African Film Festival to include short and feature films, director Q&A

| Movies Editor

Student Life Newspaper | Student Life
This coming weekend marks the ninth annual African Film Festival on Washington University’s campus, sponsored by the African and African-American studies and film and media studies departments, the African Students Association and the Brown School African Students Association. From March 28-30, films will be screened in Brown 100 starting at 7 p.m.

The highlight of the weekend is Sunday’s film, “Alaskaland,” which will be introduced by and include a question-and-answer session with the director, Chinonye Chukwu. The movie is about the struggle of a young man caught between his Nigerian heritage and living in Alaska and how this affects his relationship with his family.

There will be showings of both short and feature-length films, including both animation and live-action styles.

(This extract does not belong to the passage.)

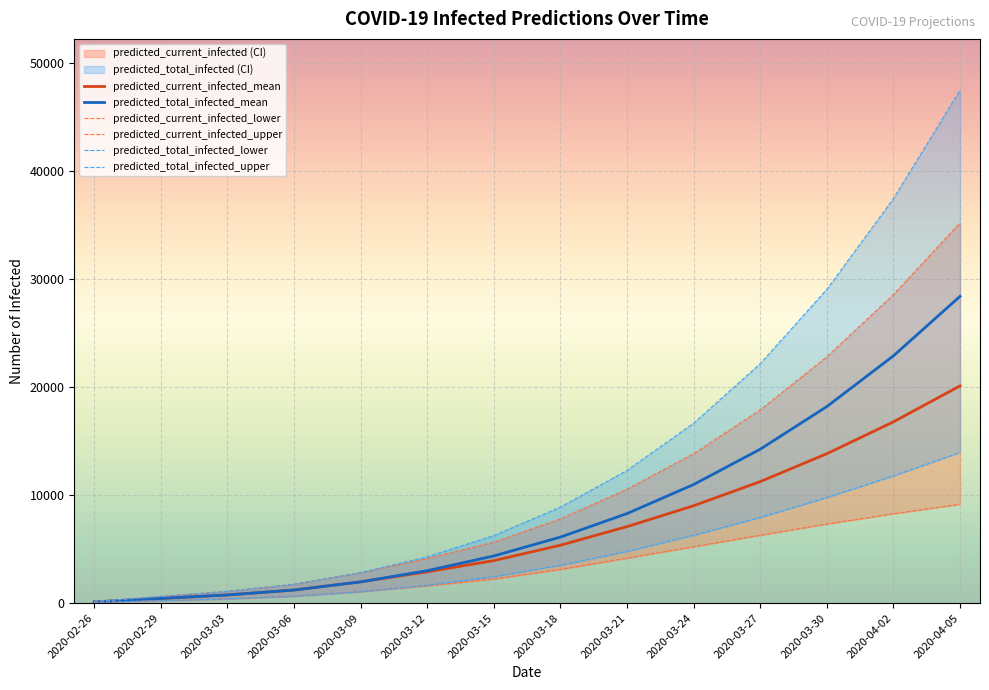

List the labels in order of predicted_total_infected_upper value, largest first.

2020-04-05, 2020-04-02, 2020-03-30, 2020-03-27, 2020-03-24, 2020-03-21, 2020-03-18, 2020-03-15, 2020-03-12, 2020-03-09, 2020-03-06, 2020-03-03, 2020-02-29, 2020-02-26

Friday begins with the short film “Unspoken,” which is about a secret that comes out right before a wedding. The feature is the animated “Aya of Yop City,” which takes place on the Ivory Coast in the 1970s and follows a host of characters in their daily lives. It was originally a comic strip, and Marguerite Abouet, the creator of the comic, is also the director of the film.

Saturday begins with the short film “Bone Shaker,” which is about an African family in America trying to cure its child. The feature is “Tey,” the story of a man’s last day alive. Set in Senegal, Satche spends his last day preparing for his imminent death.

Saturday, March 29 at 1 p.m. there will also be a special showing for children. This will include the short films “Money Tree” and “Imprint” as well as “Felix.” “Felix” is about a boy in South Africa who wants to learn how to play the saxophone like his late father, despite his mother’s belief that jazz is evil.

All of the films in the festival are in English or have English subtitles.